**WHAT NEEDS TO BE DONE:** Gather each line containing the string "Muck" from these entries.

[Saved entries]

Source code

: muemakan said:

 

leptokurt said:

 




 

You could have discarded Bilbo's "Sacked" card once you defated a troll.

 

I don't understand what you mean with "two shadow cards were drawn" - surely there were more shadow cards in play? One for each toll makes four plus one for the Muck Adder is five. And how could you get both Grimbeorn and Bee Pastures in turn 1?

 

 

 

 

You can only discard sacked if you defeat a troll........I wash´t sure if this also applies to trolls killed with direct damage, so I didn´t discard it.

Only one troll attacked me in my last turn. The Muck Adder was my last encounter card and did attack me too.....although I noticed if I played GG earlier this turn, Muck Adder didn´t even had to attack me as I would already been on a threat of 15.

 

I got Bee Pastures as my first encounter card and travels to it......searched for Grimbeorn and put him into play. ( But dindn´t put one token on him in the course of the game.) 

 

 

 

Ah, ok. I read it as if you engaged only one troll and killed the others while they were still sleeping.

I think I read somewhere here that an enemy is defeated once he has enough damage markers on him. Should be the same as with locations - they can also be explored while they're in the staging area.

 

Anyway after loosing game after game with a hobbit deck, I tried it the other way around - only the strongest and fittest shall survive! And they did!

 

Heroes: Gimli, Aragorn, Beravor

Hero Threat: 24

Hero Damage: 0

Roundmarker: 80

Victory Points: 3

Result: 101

**WRITTEN ANSWER:**
I don't understand what you mean with "two shadow cards were drawn" - surely there were more shadow cards in play? One for each toll makes four plus one for the Muck Adder is five. And how could you get both Grimbeorn and Bee Pastures in turn 1?
Only one troll attacked me in my last turn. The Muck Adder was my last encounter card and did attack me too.....although I noticed if I played GG earlier this turn, Muck Adder didn´t even had to attack me as I would already been on a threat of 15.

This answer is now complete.